Todo concordaba.
Era Navidad, él entró por la chimenea, vestía de rojo y lucía una poblada barba blanca.
Sin embargo no me trajo ningún regalo, ni emitió sus inconfundibles carcajadas, ni me sentó en su regazo para escuchar mis infantiles peticiones y darme un cosquilleante beso.
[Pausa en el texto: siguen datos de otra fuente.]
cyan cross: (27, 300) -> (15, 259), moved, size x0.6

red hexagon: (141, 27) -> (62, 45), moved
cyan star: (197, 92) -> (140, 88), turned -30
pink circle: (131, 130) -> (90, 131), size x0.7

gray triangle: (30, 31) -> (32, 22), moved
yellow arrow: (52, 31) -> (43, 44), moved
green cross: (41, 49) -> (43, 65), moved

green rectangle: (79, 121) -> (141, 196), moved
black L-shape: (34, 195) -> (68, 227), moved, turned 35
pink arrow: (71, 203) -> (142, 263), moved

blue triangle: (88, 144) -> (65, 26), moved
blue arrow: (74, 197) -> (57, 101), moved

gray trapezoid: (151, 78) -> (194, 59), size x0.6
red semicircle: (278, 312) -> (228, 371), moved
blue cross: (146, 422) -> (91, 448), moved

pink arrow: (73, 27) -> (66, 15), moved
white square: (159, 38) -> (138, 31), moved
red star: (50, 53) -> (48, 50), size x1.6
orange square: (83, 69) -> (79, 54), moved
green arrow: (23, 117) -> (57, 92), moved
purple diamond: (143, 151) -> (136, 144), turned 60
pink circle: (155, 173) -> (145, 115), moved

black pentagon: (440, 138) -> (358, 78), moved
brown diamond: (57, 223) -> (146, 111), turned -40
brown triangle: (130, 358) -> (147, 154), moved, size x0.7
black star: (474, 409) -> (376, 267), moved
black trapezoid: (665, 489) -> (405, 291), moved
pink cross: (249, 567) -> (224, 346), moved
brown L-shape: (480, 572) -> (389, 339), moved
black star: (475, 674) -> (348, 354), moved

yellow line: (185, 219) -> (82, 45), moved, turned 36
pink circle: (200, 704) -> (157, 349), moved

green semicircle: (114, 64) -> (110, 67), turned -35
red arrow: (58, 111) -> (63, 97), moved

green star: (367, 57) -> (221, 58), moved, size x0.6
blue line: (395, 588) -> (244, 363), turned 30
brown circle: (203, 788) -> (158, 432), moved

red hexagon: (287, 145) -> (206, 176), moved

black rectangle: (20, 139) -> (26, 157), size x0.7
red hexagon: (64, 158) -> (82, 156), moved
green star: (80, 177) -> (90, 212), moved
No, se limitó a hacerme callar colocando su dedo índice en los labios cuando le sorprendí allí plantada en medio del salón de mi casa, como único miembro de la familia presente y despierto a aquellas altas horas de la madrugada, por supuesto, esperándolo precisamente a él con la avidez de una niñita de seis años.
Después, sin más, cubrió mi pequeño cuerpecito con su enorme saca y me llevó consigo, en esta ocasión saliendo por la puerta principal y sin que nadie advirtiera mi falta y el tremendo crimen perpetrado.
Lo que luego me hizo a lo largo del tiempo no tiene nombre, por lo menos uno que se pueda pronunciar sin que nadie se estremezca. Y aquella aberración continuó hasta que yo fui lo suficiente mayor para él desentenderse de mí, puesto que ya no le servía, no le satisfacía, desde el momento en que comencé a menstruar y dejé de ser una chiquilla. También me volví lo suficientemente madura como para urdir y llevar a cabo mi salvación y mi venganza, disparándole un tiro entre ceja y ceja con su misma pistola instantes antes de que él me matase a mí, justo lo que se merecía, librándome de él de una vez para siempre, y huyendo por fin hacia la libertad ampliamente soñada.
Eso fue lo que ocurrió, padres, ni más ni menos. De ahí que regrese ahora y en estas circunstancias, rota y perdida mi inocencia por culpa del auténtico Papá Noel o Santa Claus, como prefiráis llamarlo.